◆ Source document:
BEGIN

Commissions for new works usually come with suggestions or requests from the commissioner – length and scoring, of course, but also often other pointers: where the piece might fit in a concert, or suggested mood (celebratory, meditative, and so on), subject matter, standard of choir, what they like singing, and all kinds of other things, sometimes even a specific poem. These constraints are almost always a good thing as they give the composer a starting point around which to shape their musical ideas.

One of the strangest, and most useful, requests I ever received was twenty-five or so years ago when Peter Davies, a great mover and shaker in the world of choral music and commissioner of many pieces from me for various choirs, asked me to write a piece for a choir he then conducted – the Sawtry Chorale in Huntingdonshire, UK. The stipulations were simply that it should be a Christmas Carol, and that it should be in 7/8 – an asymmetrical time signature of seven quavers in the bar!
This gave me some cause for thought – but actually it forced me into writing a carol that was, I believe, more rhythmic and memorable than if I had set to work around a more conventional time signature: so the commissioner got the piece he wanted for his choir, and the challenge that he gave me spurred me on musically.

A little child there is yborn is then, mostly, in 7/8 – a lively and rhythmic setting of a fifteenth-century text, with a main theme that appears both in minor and major modes. For just one section – where the Three Kings appear – does the music move into a more regular, slightly pompous, metre, but it soon returns to the rhythmic character of the first section. Looking at it again now, I can see elements of similarity with ‘Glory to the Christ Child’, which I wrote about fifteen years later, though this carol lacks the reflective elements, isn’t so challenging in performance, and is really just one joyful romp. And I’ve used the 7/8 metre in a regular way (2+2+3) so it is quite easy for choir, and conductor, to get their head round it.

I’m rather fond of it (thank you, Peter!) and was very pleased when it was published by Oxford University Press just a couple of years ago. You can hear a clip from it here, and the whole piece on the OUP website, performed by The Oxford Choir directed by Bob Chilcott.

Piece of the Week – Final Whistle!

Recently published is the saxophone collection, Final Whistle, to which I contributed four of the pieces. Aimed at learners at around Grades 2-5, with editions for Eb and Bb saxophone, several of the pieces feature in the 2018 ABRSM saxophone syllabus.

END

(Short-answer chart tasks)
BEGIN

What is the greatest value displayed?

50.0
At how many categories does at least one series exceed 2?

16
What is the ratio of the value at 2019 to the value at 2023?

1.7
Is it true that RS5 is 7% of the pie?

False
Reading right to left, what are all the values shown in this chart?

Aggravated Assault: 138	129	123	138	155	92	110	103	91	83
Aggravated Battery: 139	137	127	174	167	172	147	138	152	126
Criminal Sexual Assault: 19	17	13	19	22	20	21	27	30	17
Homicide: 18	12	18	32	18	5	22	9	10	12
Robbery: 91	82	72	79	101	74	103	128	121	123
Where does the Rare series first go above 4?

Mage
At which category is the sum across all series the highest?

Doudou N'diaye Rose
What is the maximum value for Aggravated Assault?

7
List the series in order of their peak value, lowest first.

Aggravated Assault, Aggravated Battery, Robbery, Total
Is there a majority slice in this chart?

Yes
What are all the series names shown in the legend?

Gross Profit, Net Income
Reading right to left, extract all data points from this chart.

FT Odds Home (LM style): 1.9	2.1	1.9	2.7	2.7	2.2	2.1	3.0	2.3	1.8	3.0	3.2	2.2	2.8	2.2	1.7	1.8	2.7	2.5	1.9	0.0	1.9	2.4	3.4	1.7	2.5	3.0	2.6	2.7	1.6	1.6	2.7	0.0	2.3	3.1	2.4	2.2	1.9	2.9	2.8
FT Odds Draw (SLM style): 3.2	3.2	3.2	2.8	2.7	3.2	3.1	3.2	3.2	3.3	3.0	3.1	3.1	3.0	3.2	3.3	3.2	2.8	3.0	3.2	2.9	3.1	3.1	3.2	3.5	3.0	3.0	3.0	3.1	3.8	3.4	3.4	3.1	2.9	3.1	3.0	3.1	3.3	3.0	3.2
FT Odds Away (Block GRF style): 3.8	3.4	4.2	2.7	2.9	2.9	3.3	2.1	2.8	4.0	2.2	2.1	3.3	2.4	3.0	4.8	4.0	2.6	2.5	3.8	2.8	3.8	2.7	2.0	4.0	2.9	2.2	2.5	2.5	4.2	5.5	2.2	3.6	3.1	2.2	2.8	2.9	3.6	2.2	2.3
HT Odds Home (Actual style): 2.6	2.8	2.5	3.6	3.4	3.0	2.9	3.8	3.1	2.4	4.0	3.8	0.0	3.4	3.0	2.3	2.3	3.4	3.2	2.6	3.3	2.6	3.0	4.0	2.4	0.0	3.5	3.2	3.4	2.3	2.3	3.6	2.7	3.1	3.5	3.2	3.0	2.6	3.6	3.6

END

◆ Directions for this task: Carry on the text about the 7/8 Christmas carol and the saxophone collection from the point where it stops.

◆ Response below:
My interest in writing for the saxophone goes back a long way: in 1990 a teaching colleague of mine, the late Angela Fussell, asked me to write a piece, Circular Melody, for the Colchester Institute Saxophone Choir (one of very few in the UK at that time) which was first performed at the first British Saxophone Congress at Wakefield. This commission, together with Angela’s enthusiasm, awakened my interest in this sonorous and colourful instrument, and I followed this up with Three Picasso Portraits, commissioned by the saxophone quartet Saxology, and recorded by them on CD and now available on Spotify. At the same time my son Sam’s interest in the saxophone was awakening, and I wrote Weekend for him in 1993, when he was eleven, and subsequently the much more challenging Workout, in 1997. (both of these publications are with piano accompaniment and are available in editions for alto and tenor sax). Now in his thirties and a professional saxophonist, Sam is reviving Workout, with me at the piano, for a lunch time concert on 25th October at Colchester’s Lion Walk Church.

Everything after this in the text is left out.